╭─ RECORDS SHOWN

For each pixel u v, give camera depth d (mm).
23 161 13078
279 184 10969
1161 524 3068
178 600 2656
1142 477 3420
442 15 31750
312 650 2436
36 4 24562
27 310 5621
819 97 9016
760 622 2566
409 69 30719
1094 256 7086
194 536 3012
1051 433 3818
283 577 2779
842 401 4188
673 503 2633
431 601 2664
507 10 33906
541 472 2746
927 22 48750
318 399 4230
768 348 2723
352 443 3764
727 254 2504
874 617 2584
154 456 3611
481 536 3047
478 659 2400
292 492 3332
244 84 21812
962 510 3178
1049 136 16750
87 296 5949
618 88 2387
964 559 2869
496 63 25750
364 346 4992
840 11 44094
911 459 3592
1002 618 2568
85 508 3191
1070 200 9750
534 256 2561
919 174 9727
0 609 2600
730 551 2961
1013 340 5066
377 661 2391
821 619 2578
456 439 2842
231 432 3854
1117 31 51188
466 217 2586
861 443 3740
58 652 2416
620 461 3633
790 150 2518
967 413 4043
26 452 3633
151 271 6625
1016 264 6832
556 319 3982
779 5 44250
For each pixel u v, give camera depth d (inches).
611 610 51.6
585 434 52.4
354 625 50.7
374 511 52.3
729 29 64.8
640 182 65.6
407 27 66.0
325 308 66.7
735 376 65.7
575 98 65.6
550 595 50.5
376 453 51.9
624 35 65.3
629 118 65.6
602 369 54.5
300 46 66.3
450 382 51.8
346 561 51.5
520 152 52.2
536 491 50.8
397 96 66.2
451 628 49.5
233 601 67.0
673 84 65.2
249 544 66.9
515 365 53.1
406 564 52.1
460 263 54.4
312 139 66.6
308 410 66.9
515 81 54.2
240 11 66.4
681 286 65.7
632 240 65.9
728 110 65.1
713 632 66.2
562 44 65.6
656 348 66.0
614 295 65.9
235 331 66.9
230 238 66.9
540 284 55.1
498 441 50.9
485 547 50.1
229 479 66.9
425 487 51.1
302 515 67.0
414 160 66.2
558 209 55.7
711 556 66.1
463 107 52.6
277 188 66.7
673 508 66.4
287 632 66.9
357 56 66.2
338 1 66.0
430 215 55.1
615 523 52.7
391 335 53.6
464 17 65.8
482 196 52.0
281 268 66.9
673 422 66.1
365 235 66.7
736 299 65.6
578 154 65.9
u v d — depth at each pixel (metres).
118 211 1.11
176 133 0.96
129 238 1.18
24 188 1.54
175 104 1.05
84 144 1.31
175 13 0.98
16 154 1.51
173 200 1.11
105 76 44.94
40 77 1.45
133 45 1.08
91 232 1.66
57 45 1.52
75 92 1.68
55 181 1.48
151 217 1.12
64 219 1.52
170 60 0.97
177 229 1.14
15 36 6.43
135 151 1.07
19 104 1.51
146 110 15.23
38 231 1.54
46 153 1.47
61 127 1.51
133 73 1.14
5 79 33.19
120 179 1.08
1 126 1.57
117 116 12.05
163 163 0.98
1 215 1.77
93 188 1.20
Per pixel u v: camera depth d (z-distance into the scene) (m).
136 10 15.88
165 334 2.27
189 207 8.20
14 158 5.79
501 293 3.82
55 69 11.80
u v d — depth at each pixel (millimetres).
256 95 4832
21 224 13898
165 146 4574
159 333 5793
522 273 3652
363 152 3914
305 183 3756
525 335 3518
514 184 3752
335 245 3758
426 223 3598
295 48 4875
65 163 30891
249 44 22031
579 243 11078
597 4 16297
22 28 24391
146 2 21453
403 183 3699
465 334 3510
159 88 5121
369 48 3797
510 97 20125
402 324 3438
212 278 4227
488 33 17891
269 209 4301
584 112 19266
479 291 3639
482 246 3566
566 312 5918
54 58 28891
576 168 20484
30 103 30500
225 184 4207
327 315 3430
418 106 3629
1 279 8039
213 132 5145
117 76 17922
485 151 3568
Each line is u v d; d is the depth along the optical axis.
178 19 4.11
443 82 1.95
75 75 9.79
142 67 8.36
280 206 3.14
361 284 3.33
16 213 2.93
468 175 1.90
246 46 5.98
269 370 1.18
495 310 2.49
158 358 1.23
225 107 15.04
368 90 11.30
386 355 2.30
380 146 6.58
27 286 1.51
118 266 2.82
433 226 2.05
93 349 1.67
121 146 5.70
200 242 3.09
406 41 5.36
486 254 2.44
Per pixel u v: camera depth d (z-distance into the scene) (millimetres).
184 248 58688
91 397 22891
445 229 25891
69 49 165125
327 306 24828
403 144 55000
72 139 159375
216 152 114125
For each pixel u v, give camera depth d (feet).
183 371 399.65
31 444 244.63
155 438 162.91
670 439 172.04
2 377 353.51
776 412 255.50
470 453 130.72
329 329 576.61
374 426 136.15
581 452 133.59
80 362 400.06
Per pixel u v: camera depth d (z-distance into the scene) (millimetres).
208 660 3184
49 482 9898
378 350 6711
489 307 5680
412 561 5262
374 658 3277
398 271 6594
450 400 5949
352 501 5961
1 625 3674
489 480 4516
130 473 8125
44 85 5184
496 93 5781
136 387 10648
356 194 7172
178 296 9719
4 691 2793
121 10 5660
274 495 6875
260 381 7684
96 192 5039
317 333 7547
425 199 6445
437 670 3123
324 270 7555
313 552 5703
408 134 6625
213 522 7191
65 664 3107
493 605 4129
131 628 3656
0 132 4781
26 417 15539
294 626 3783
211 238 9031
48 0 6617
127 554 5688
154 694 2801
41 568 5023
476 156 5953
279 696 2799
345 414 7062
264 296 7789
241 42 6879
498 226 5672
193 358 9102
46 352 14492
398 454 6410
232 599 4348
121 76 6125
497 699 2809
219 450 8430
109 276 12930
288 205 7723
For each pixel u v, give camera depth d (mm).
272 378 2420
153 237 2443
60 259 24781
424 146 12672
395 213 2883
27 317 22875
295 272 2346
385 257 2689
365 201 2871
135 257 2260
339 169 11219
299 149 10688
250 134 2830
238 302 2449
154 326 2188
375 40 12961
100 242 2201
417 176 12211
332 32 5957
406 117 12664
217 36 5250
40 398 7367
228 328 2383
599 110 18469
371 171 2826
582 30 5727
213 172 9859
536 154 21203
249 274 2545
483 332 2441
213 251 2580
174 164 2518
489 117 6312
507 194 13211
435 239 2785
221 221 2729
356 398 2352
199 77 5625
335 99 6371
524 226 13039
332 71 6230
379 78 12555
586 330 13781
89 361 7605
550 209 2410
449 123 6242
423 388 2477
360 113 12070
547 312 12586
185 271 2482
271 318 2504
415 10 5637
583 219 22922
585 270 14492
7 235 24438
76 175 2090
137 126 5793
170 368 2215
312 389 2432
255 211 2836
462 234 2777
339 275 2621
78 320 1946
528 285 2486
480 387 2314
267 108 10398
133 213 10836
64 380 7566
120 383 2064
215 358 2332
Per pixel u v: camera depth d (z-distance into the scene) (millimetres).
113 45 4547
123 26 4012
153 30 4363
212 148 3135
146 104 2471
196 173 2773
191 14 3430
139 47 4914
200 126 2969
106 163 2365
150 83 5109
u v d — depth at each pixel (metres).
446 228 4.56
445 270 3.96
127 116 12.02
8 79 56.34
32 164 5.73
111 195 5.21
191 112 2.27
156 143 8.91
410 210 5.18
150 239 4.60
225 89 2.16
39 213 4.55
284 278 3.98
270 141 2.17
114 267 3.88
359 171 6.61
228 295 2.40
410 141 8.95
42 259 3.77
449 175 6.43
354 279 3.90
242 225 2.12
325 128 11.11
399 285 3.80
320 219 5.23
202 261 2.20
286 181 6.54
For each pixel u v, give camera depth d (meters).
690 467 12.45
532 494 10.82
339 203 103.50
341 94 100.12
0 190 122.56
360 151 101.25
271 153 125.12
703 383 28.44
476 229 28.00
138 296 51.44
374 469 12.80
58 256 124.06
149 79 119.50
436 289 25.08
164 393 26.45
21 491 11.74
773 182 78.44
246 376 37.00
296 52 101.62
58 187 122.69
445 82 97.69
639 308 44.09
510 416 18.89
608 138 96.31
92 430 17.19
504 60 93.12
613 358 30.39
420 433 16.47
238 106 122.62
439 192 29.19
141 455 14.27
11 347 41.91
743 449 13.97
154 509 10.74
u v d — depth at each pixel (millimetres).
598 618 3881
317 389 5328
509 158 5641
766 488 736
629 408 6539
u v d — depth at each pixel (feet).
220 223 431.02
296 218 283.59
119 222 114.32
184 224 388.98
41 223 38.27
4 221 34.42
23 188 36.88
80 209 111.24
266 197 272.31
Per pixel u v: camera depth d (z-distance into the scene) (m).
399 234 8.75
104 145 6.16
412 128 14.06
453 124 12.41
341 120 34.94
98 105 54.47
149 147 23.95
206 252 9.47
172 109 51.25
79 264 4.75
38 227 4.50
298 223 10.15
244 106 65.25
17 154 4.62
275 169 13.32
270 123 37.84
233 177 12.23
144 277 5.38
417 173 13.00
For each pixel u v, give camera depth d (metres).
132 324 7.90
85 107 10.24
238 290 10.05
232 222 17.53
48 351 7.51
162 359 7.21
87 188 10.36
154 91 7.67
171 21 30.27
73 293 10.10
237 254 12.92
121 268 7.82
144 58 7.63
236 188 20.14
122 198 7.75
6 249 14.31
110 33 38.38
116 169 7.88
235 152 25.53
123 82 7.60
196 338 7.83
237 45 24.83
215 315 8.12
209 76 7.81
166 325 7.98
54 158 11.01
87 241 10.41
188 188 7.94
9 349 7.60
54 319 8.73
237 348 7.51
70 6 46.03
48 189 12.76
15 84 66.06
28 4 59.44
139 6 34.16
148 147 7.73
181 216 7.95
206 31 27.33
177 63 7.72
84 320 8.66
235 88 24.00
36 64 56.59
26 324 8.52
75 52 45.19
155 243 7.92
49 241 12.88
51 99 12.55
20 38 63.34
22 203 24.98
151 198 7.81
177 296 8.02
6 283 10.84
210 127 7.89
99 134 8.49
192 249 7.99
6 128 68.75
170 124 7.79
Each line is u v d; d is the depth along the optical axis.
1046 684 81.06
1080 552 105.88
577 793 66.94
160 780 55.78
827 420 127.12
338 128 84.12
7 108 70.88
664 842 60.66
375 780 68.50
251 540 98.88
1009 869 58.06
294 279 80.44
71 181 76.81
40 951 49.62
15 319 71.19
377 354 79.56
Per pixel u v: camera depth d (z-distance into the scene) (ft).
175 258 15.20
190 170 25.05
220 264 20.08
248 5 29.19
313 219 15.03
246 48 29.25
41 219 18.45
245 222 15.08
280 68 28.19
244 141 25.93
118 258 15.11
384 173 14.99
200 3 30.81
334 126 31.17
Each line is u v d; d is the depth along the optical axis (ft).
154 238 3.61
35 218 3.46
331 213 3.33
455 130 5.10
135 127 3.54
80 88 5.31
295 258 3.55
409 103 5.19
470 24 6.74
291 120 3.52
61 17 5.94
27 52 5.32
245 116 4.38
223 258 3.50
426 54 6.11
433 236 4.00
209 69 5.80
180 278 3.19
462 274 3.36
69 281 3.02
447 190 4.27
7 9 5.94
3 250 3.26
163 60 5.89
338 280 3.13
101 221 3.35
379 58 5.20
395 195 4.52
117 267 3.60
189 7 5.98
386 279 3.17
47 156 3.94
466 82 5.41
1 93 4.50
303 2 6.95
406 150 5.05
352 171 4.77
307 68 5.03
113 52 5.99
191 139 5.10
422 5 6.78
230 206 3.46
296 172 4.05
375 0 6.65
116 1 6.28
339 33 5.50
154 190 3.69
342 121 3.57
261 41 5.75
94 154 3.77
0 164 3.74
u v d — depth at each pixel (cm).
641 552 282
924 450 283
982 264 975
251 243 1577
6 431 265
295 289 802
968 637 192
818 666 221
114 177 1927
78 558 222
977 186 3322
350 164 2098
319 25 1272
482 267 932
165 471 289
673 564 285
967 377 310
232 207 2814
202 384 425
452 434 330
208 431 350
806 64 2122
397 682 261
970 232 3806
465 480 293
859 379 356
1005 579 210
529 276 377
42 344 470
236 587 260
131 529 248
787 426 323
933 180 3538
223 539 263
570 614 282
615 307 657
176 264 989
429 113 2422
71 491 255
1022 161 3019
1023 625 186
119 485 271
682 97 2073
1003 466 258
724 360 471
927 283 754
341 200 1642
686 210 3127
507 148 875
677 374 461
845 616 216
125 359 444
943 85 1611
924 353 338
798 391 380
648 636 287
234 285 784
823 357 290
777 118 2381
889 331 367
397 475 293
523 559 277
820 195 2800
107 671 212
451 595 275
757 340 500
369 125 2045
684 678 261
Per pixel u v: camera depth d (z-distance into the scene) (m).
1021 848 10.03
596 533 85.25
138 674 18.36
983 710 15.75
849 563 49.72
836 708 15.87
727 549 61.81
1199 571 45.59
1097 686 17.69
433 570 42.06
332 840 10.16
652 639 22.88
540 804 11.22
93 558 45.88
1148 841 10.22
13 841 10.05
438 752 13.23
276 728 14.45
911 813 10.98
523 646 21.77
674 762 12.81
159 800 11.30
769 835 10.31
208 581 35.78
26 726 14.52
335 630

╰─

:: WHAT THE EXERCISE ASKS ::
Every line from the one containing "570 614 282" to the final line of the listing above should be set down exactly, with nothing added.

:: YOUR SOLUTION ::
570 614 282
615 307 657
176 264 989
429 113 2422
71 491 255
1022 161 3019
1023 625 186
119 485 271
682 97 2073
1003 466 258
724 360 471
927 283 754
341 200 1642
686 210 3127
507 148 875
677 374 461
845 616 216
125 359 444
943 85 1611
924 353 338
798 391 380
648 636 287
234 285 784
823 357 290
777 118 2381
889 331 367
397 475 293
523 559 277
820 195 2800
107 671 212
451 595 275
757 340 500
369 125 2045
684 678 261
Per pixel u v: camera depth d (z-distance into the scene) (m).
1021 848 10.03
596 533 85.25
138 674 18.36
983 710 15.75
849 563 49.72
836 708 15.87
727 549 61.81
1199 571 45.59
1097 686 17.69
433 570 42.06
332 840 10.16
652 639 22.88
540 804 11.22
93 558 45.88
1148 841 10.22
13 841 10.05
438 752 13.23
276 728 14.45
911 813 10.98
523 646 21.77
674 762 12.81
159 800 11.30
769 835 10.31
208 581 35.78
26 726 14.52
335 630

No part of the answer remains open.